Extinct genus of reptiles

Brachysuchus (from Ancient Greek βραχύς (brakhús), meaning "short", and Σοῦχος (Soûkhos), meaning "Sobek") is an extinct genus of parasuchid phytosaurs known from the late Triassic period (Carnian stage) of Dockum Group in Texas, United States. It is known from the holotype UMMP 10336 is composed of a skull, lower jaws and partial postcranium and from the associated paratype UMMP 14366, nearly complete skull, recovered from the 'Pre-Tecovas Horizon' in the Dockum Group. It was first named by Case in 1929 and the type species is Brachysuchus megalodon. Its closest relative was Angistorhinus. However, its rostral crest was much smaller than that of Angistorhinus, and the rostrum as a whole is shorter and thicker.

== Features ==
The lower jaws of Brachysuchus are expanded at the tip to form a large bulge, holding the creature's largest tusks. The surface of this part of the bone has a wrinkled look, with many blood vessels running through it. In the lower jaw, there are three tusks in each side of this protuberance. Behind this part the jaws have fused together for a little under half their length before diverging after thirty-one of forty-six post-protuberance teeth. While some of the tusks at the tip are missing, most of the rest of the teeth in the jaw are still present.
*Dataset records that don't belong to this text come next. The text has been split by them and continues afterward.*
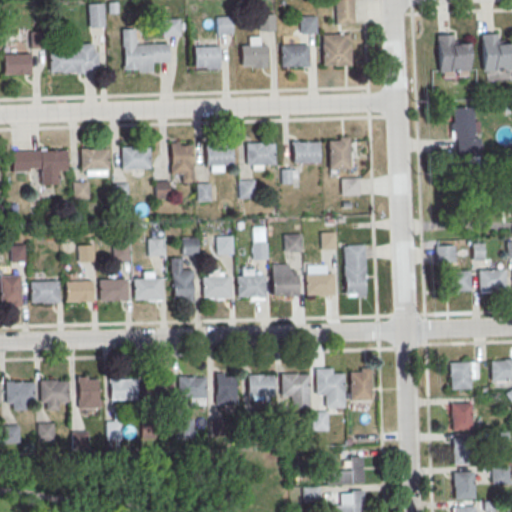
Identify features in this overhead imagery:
building: (343, 11)
building: (344, 11)
road: (455, 11)
building: (95, 14)
building: (96, 15)
building: (266, 21)
building: (266, 22)
building: (307, 24)
building: (308, 24)
building: (223, 25)
building: (170, 26)
building: (170, 27)
building: (38, 38)
building: (335, 48)
building: (336, 49)
building: (252, 51)
building: (140, 52)
building: (494, 52)
building: (495, 52)
building: (141, 53)
building: (450, 53)
building: (451, 53)
building: (293, 54)
building: (253, 55)
building: (294, 55)
building: (205, 56)
building: (207, 57)
building: (70, 58)
building: (74, 59)
building: (15, 63)
building: (16, 63)
road: (228, 91)
road: (198, 107)
road: (199, 121)
building: (465, 130)
building: (304, 151)
building: (305, 152)
building: (337, 152)
building: (258, 154)
building: (260, 154)
building: (339, 154)
building: (218, 155)
building: (134, 156)
building: (216, 157)
building: (135, 158)
building: (94, 159)
building: (180, 159)
building: (53, 160)
building: (93, 161)
building: (39, 162)
road: (418, 163)
building: (286, 175)
building: (348, 185)
building: (79, 188)
building: (160, 188)
building: (244, 188)
building: (80, 189)
building: (162, 189)
building: (246, 189)
building: (202, 191)
building: (120, 192)
building: (508, 205)
road: (456, 224)
building: (326, 240)
building: (291, 241)
building: (257, 242)
building: (292, 243)
building: (188, 244)
building: (222, 244)
building: (224, 244)
building: (154, 245)
building: (189, 245)
building: (155, 247)
building: (509, 248)
building: (509, 248)
building: (259, 250)
building: (476, 250)
building: (119, 251)
building: (84, 252)
building: (120, 252)
building: (443, 252)
building: (17, 253)
building: (85, 253)
building: (443, 253)
road: (402, 256)
building: (353, 269)
building: (179, 280)
building: (457, 280)
building: (490, 280)
building: (491, 280)
building: (283, 281)
building: (456, 281)
building: (214, 283)
building: (248, 283)
building: (283, 283)
building: (318, 283)
building: (319, 284)
building: (146, 285)
building: (215, 286)
building: (250, 286)
building: (9, 289)
building: (111, 289)
building: (147, 289)
building: (10, 290)
building: (42, 290)
building: (77, 290)
building: (112, 290)
building: (77, 291)
building: (43, 292)
road: (376, 314)
road: (400, 315)
road: (188, 319)
road: (424, 327)
road: (256, 334)
road: (189, 354)
building: (500, 369)
building: (460, 373)
building: (457, 374)
building: (359, 383)
building: (258, 384)
building: (329, 385)
building: (223, 387)
building: (120, 388)
building: (190, 388)
building: (294, 388)
building: (122, 390)
building: (86, 391)
building: (51, 392)
building: (53, 392)
building: (17, 393)
building: (18, 393)
building: (86, 393)
building: (509, 393)
building: (459, 415)
building: (459, 416)
building: (318, 419)
building: (214, 426)
building: (182, 427)
road: (428, 427)
building: (43, 431)
building: (112, 431)
building: (9, 433)
building: (78, 440)
building: (347, 472)
park: (146, 481)
building: (462, 484)
building: (462, 484)
building: (308, 492)
road: (70, 500)
building: (348, 501)
building: (463, 508)
building: (464, 508)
There are new tusks forming in the sockets, indicating that Brachysuchus regrew teeth all its life. There is a large foramen between the dentary, the angular and the prearticular that passes right through the jaw (visible on the picture).
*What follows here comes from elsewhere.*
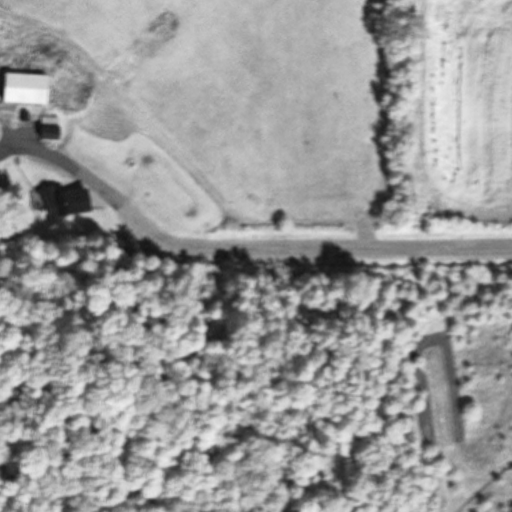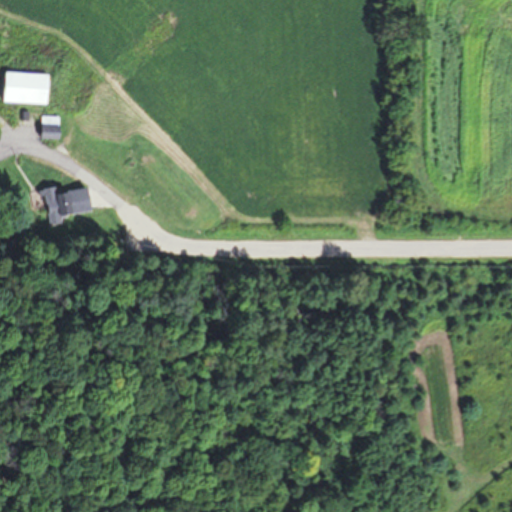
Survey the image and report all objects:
building: (20, 88)
building: (45, 127)
road: (330, 248)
The teeth themselves are asymmetrical in cross-section, with the outer side more convex than the inner side. This asymmetry increases from front to back. They are long and conical, and those from the ninth to twenty-ninth have flutings on the sides. From the thirtieth to the forty-ninth, they have no flutings but are crenulated and broaden antero-posteriorly. This suggests that these teeth were better for slicing prey than the previous tusks and conical teeth, which would have impaled and injured it. In parts of the jaws the fused section in the middle rises so high that the teeth could only grip prey and could probably have done little damage.

The prearticular is fused with the articular.

The skull is around 125 cm long, with a distinctive hooked tip. It is much shorter and broader than that of many phytosaurs such as Leptosuchus or Angistorhinus. The eye sockets are narrow and long, and the fenestrae are smaller and less rounded than Angistorhinus. It has a comparatively small rostral crest. There are several rough surfaces at the posterior end denoting probable muscle attachments, which show that it had very powerful jaw muscles and a strong bite.

Overall Brachysuchus was approximately eight metres long, much bigger than most contemporary phytosaurs. It had extremely heavy jaws and a relatively short fused region, giving it a wider bite. There is also evidence of heavily developed jaw muscles. This, as well as the cutting teeth mentioned earlier, indicates that Brachysuchus preyed on different animals to its thinner-jawed relatives. Instead of using its jaws to catch fish, it was able to attack and feed off the heavily armoured stegocephalians that roamed the surrounding area, and would probably have eaten other phytosaurs if food was scarce. The slightly deformed tip of one specimen's lower jaw suggests that it used a lot of force to break through its prey's armour.